1. One or more computer-storage media having computer-executable instructions embodied thereon that, when executed, perform a method for labeling and extracting items from one or more pages from a book, wherein each book includes a plurality of types of pages, the method comprising:

classifying the type of book page based on a plurality of features for each type of page using a constrained conditional random fields algorithm;

extracting content from the book page using the constrained conditional random fields algorithm, wherein the extraction of content is based upon the type of book page;

labeling the extracted content; and

presenting the labeled content.

2. The media of claim 1, wherein the plurality of features is manually entered into the algorithm.

3. The media of claim 1, wherein the plurality of features for an index page includes a page with the term “index” at the beginning of the page.

4. The media of claim 1, wherein the plurality of features for an index page includes a page with at least 80% of the lines ending with a number.

5. The media of claim 1, wherein the plurality of features for an index page includes a page with a number of lines in an ordered sequence.

6. The media of claim 1, wherein the plurality of features for a TOC page includes a page containing the term “content”.

7. The media of claim 1, wherein the plurality of features for a TOC page includes a page with the majority of lines ending with a number.

8. The media of claim 1, wherein the method performed further includes determining whether the page has been classified correctly, and if not, manually correcting the feature in the algorithm that relates to the error.

9. A computer system for labeling and extracting content from one or more pages from a books, wherein each book includes a plurality of types of pages, the computer system comprising:

a page type classifying component configured to classify the type of book page based on a plurality of features for each type of page using a constrained conditional random fields algorithm;

an extracting component configured to extract content from the book page using the algorithm, wherein the extraction of content is based upon the type of book page; and

a labeling component configured to label the extracted content.

10. The computer system of claim 9, further comprising a presenting component configured to present the labeled content.

11. The computer system of claim 9, wherein the extracting component is further configured to determine whether the book page has been correctly classified by the page type classifying component.

12. The computer system of claim 11, wherein if the book page has been classified incorrectly, manually correcting the algorithm.

13. The computer system of claim 9, wherein the book page is classified as an index page.

14. The computer system of claim 9, wherein the book page is classified as a TOC page.

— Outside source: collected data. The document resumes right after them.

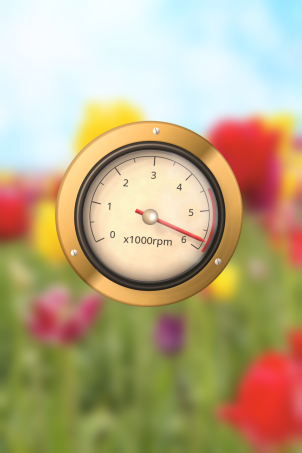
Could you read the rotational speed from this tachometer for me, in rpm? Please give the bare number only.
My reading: 5750
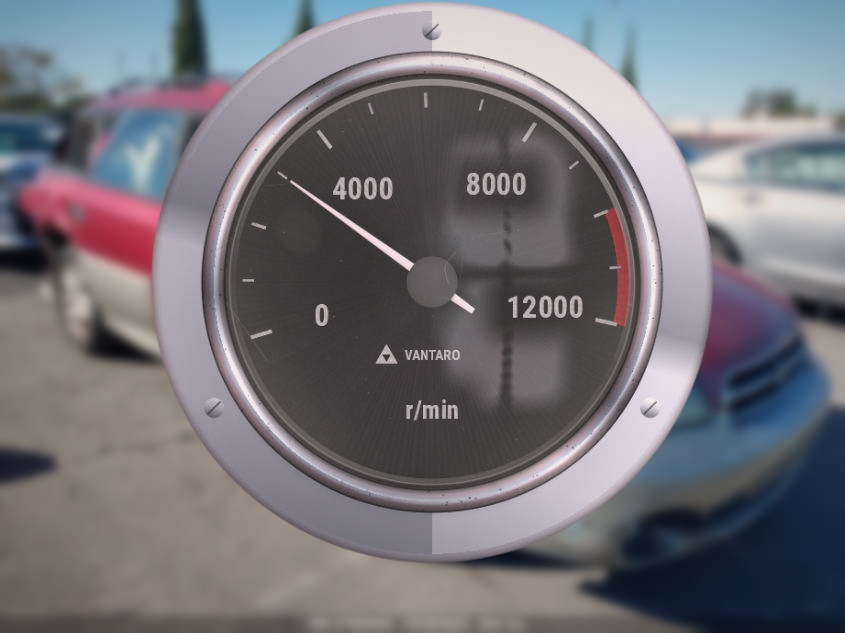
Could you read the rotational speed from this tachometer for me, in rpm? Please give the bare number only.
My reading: 3000
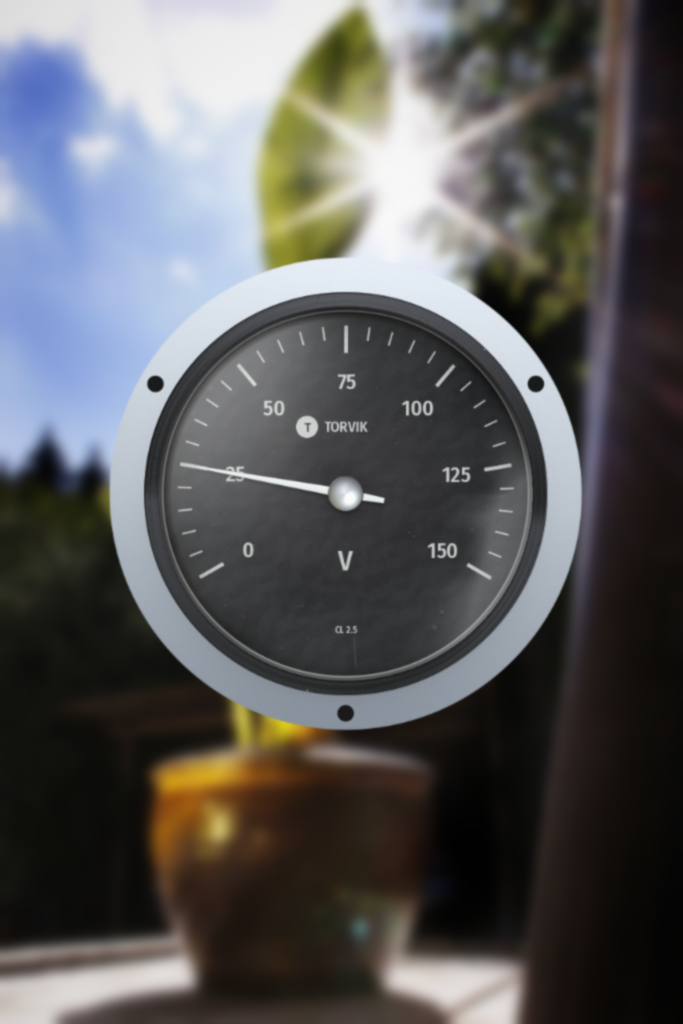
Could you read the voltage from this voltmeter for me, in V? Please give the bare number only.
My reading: 25
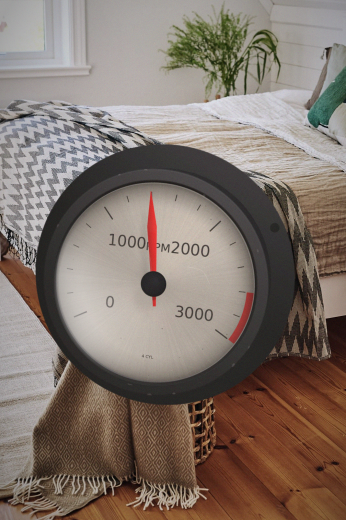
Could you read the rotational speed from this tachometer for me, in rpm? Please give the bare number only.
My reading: 1400
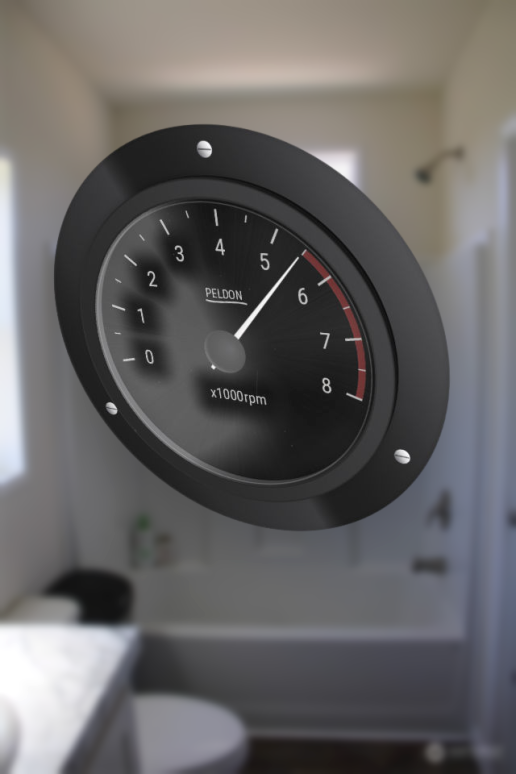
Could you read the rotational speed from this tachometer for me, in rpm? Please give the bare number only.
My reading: 5500
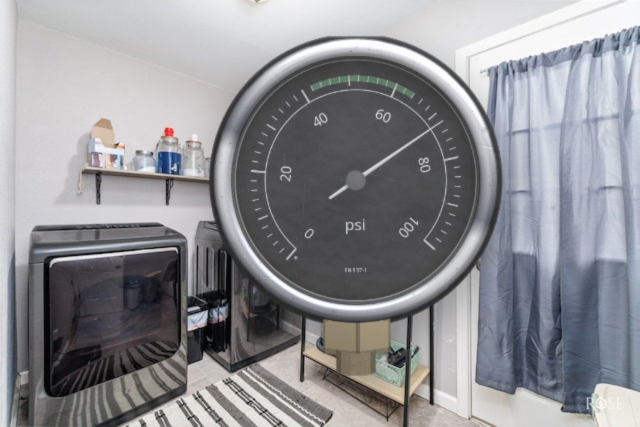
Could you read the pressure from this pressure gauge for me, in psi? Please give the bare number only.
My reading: 72
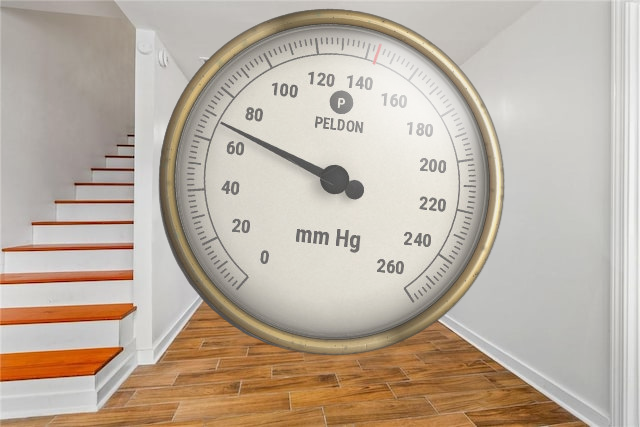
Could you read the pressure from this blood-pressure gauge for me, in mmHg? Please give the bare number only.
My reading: 68
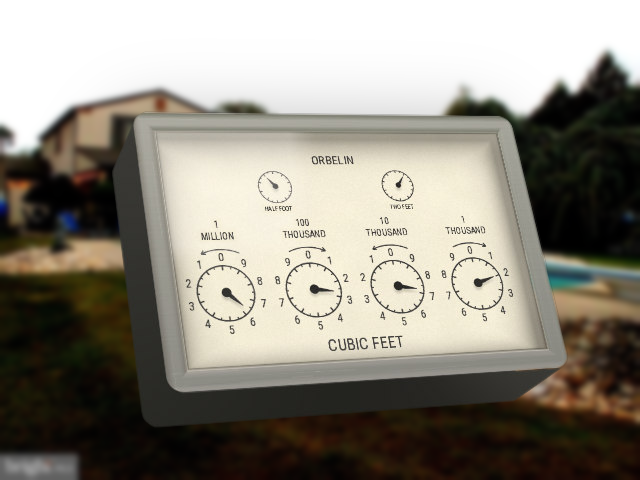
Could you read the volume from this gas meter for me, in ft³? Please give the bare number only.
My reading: 627200
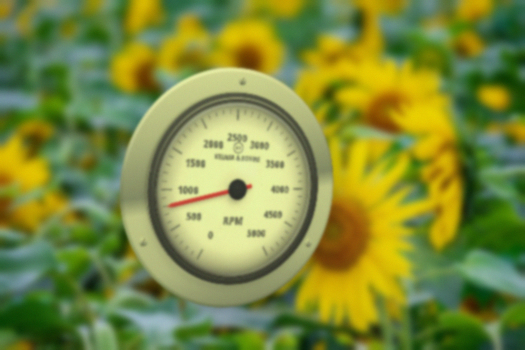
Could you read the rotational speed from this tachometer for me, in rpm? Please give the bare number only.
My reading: 800
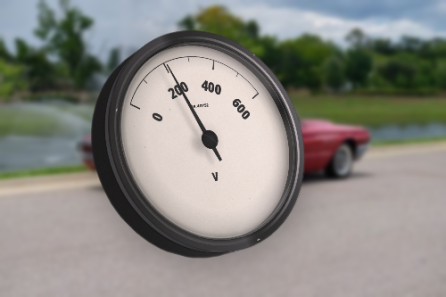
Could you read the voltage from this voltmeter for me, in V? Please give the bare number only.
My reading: 200
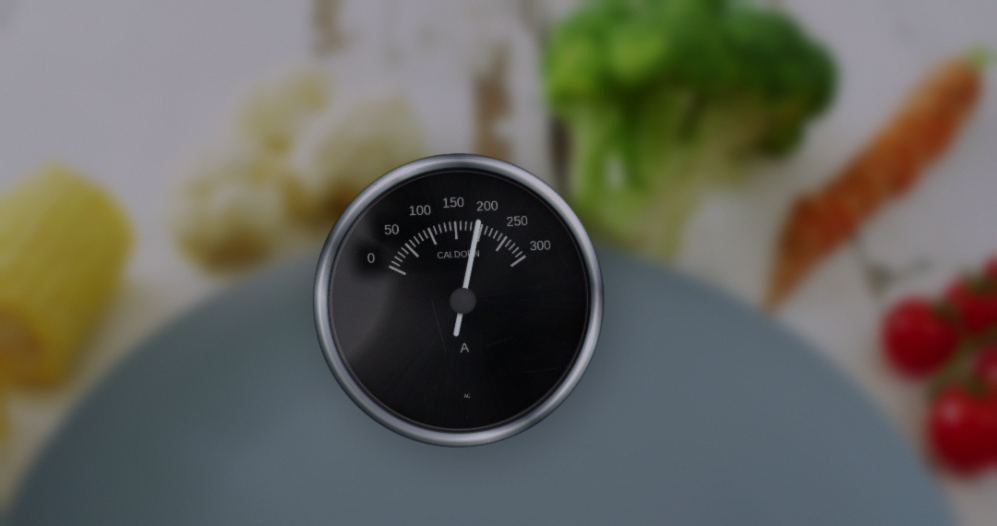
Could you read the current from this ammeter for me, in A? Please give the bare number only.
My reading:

15. A computerized method for labeling and extracting items from one or more pages from a book, wherein each book includes a plurality of types of pages, the method comprising:

classifying the type of book page based on a plurality of assigned features for each type of page using a constrained conditional random fields algorithm, and wherein the relationship between each book page is used to classify the book page;

extracting content from the book page using the constrained conditional random fields algorithm, when the extraction of content is based upon the type of book page;

determining whether the extracted content has been accurately classified, and if not, correcting the feature in the algorithm on which the classification error was based;

labeling the extracted content; and

presenting the labeled content.

16. The method of claim 15, wherein the plurality of features is manually entered into the algorithm.

17. The method of claim 15, wherein the plurality of features for an index page includes a page with the term “index” at the beginning of the page.

18. The method of claim 15, wherein the plurality of features for an index page includes a page with at least 80% of the lines ending with a number.

19. The method of claim 15, wherein the plurality of features for an index page includes a page with a number of lines in an ordered sequence.

20. The method of claim 15, wherein the book page is classified as an index page.